## Text
***
Training utilizes dual-view pairs requiring camera poses for ground truth calculation. The dataset consists of 25 demonstrations × 16 camera views = 400 videos per task. 12 views are used for training, while 4 unseen views are used for testing to ensure the model learns generalized 3D representations.

Key Experimental Results

Main Results

Method Consistency mIoU↑ FVD-nn↓ FVD-mm↓ AbsRel-nn↓ δ1-nn↑
4D Gaussian 0.39-0.46 1208-1396 815-1192 0.18-0.33 0.43-0.80
SVD 370-977 417-743
SVD w/ MV attn 536-942 445-767
Ours w/o MV attn 0.26-0.44 451-597 302-607 0.10-0.15 0.75-0.89
Ours 0.64-0.70 378-491 258-561 0.03-0.06 0.95-0.98

Ablation Study

Configuration mIoU↑ AbsRel↓ Insights
Full model 0.64-0.70 0.03-0.06 Cross-attention + Cross-view supervision
w/o MV attention 0.26-0.44 0.10-0.15 Consistency drops significantly without cross-view attention
SVD baseline RGB only, lacks 3D supervision

Key Findings

  • Cross-view attention is critical for 3D consistency; its removal reduces mIoU from 0.70 to 0.41.
  • Novel view generalization: The model maintains high consistency on views unseen during training, indicating a generalized 3D representation.
  • High-quality depth: Pointmap prediction achievement (AbsRel 0.03-0.06) significantly outperforms 4D Gaussian (0.20+).
  • Inference without poses: Avoiding pose calibration during deployment is a significant practical advantage.
  • End-to-end loop: Trajectories recovered via FoundationPose from 4D videos enable successful robot execution.

Highlights & Insights

  • The "Train with Pose, Infer without Pose" design is effective as the model interiorizes geometric mappings.
  • Successful migration of DUSt3R concepts from static reconstruction to 4D video generation.
  • Joint RGB + Pointmap prediction provides a more complete 4D representation than depth-only or RGB-only models.
***
## Exercise description
Write the next part of the summary of the 4D video generation experiments, picking up after its last line.

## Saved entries
***
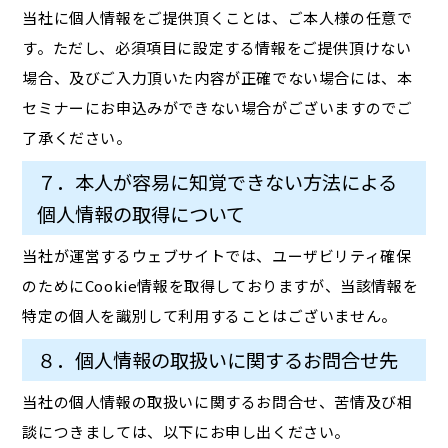
当社に個人情報をご提供頂くことは、ご本人様の任意で
す。ただし、必須項目に設定する情報をご提供頂けない
場合、及びご入力頂いた内容が正確でない場合には、本
セミナーにお申込みができない場合がございますのでご
了承ください。
７．本人が容易に知覚できない方法による
個人情報の取得について
当社が運営するウェブサイトでは、ユーザビリティ確保
のためにCookie情報を取得しておりますが、当該情報を
特定の個人を識別して利用することはございません。
８．個人情報の取扱いに関するお問合せ先
当社の個人情報の取扱いに関するお問合せ、苦情及び相
談につきましては、以下にお申し出ください。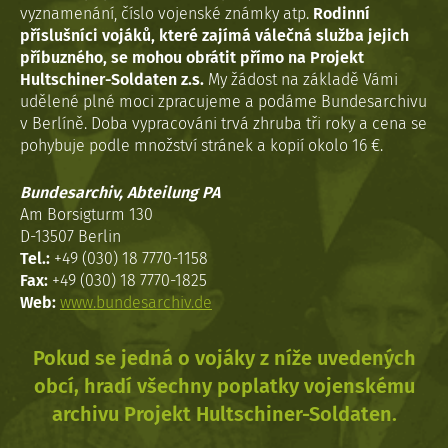
vyznamenání, číslo vojenské známky atp.
Rodinní
příslušníci vojáků, které zajímá válečná služba jejich
příbuzného, se mohou obrátit přímo na Projekt
Hultschiner-Soldaten z.s.
My žádost na základě Vámi
udělené plné moci zpracujeme a podáme Bundesarchivu
v Berlíně. Doba vypracováni trvá zhruba tři roky a cena se
pohybuje podle množství stránek a kopií okolo 16 €.
Bundesarchiv, Abteilung PA
Am Borsigturm 130
D-13507 Berlin
Tel.:
+49 (030) 18 7770-1158
Fax:
+49 (030) 18 7770-1825
Web:
www.bundesarchiv.de
Pokud se jedná o vojáky z níže uvedených
obcí, hradí všechny poplatky vojenskému
archivu Projekt Hultschiner-Soldaten.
***
## Result for this task
  • Closed-loop control is achieved through end-effector pose tracking.

Limitations & Future Work

  • Support is currently limited to two viewpoints.
  • Data collection costs (25 demos × 16 views) are high.
  • Underlying SVD limitations may restrict fine-grained visual quality.
  • Gripper state inference relies on simple distance thresholds, which could be improved.
  • Real-world validation remains limited compared to simulation environments.
  • vs DUSt3R: Extends cross-view pointmap alignment from static 3D to dynamic 4D video.
  • vs 4D Gaussian: Achieves tighter joint optimization of time/space versus separate optimization.
  • vs UniPi/SuSIE: Addresses the lack of 3D consistency in action extraction from video.
  • vs CamAnimate/CameraCtrl: Eliminates the requirement for camera poses as inference inputs.

Rating

  • Novelty: ⭐⭐⭐⭐ (DUSt3R-to-4D migration + pose-free inference)
  • Experimental Thoroughness: ⭐⭐⭐⭐ (3 sim tasks + 4 real tasks, though real-world manipulation is limited)
  • Writing Quality: ⭐⭐⭐⭐ (Clear definitions and detailed methodology)
  • Value: ⭐⭐⭐⭐ (Practical bridge from 4D video generation to robot control)